Exact copy, no pictures: return only the lines below from the line with "See all Alternative records" up to and including the line with "Piece Of The Action".

[Page images and extracted text]

◇ ◇ ◇ ◇ ◇ ◇ ◇

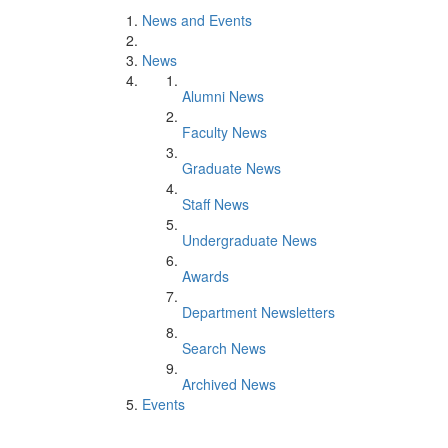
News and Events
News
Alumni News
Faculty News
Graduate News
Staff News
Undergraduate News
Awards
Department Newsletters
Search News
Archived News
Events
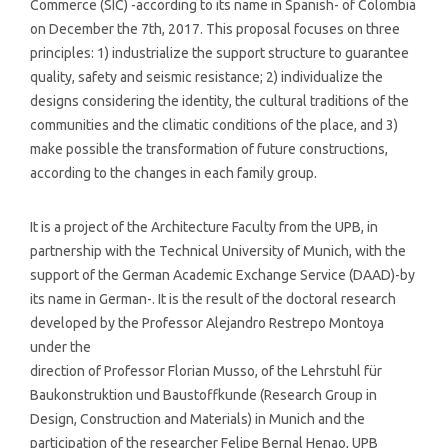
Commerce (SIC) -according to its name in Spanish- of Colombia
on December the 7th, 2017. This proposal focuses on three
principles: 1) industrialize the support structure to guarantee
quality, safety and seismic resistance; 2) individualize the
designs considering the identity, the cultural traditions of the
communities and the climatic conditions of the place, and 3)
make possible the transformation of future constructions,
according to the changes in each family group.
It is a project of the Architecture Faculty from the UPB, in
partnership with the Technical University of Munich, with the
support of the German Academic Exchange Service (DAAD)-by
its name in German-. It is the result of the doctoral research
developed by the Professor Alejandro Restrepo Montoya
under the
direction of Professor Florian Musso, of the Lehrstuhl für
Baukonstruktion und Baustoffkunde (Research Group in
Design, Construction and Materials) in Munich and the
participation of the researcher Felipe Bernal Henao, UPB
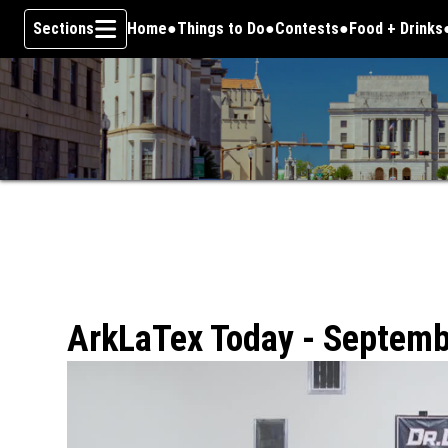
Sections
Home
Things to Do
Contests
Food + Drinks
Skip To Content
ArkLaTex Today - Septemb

◇ ◇ ◇ ◇ ◇ ◇ ◇

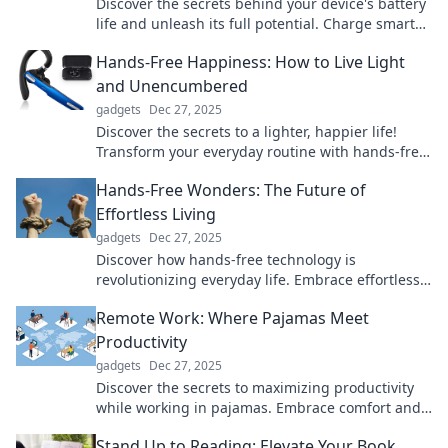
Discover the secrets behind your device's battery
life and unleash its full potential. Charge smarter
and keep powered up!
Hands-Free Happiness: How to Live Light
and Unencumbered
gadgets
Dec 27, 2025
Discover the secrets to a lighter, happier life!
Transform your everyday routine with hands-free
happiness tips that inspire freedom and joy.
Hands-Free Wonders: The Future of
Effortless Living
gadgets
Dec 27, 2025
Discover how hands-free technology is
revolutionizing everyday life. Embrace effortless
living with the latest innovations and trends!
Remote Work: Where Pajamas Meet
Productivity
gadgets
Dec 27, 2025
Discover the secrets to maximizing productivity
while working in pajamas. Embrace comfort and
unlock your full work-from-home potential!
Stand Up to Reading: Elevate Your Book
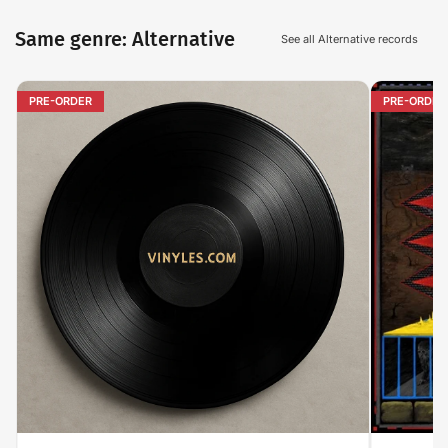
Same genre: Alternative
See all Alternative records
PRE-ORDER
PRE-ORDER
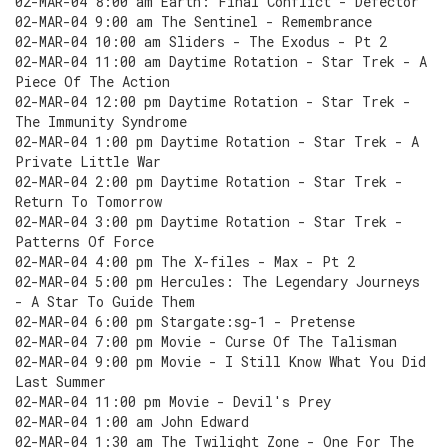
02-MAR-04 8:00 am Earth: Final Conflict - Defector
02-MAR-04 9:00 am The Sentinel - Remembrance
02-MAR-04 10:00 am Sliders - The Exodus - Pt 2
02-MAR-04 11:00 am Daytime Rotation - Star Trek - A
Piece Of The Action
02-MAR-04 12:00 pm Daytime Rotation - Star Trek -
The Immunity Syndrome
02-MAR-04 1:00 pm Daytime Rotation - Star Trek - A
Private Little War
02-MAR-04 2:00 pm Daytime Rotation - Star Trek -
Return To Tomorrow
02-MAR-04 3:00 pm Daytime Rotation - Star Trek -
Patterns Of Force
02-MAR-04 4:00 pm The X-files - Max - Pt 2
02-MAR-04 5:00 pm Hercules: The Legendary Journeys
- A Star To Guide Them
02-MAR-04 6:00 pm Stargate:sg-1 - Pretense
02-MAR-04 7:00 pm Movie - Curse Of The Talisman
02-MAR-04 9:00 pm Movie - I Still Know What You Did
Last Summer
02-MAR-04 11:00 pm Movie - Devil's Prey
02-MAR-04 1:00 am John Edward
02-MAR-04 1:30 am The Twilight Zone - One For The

◇ ◇ ◇ ◇ ◇ ◇ ◇

> [Task result]
See all Alternative records
PRE-ORDER
PRE-ORDER
02-MAR-04 8:00 am Earth: Final Conflict - Defector
02-MAR-04 9:00 am The Sentinel - Remembrance
02-MAR-04 10:00 am Sliders - The Exodus - Pt 2
02-MAR-04 11:00 am Daytime Rotation - Star Trek - A
Piece Of The Action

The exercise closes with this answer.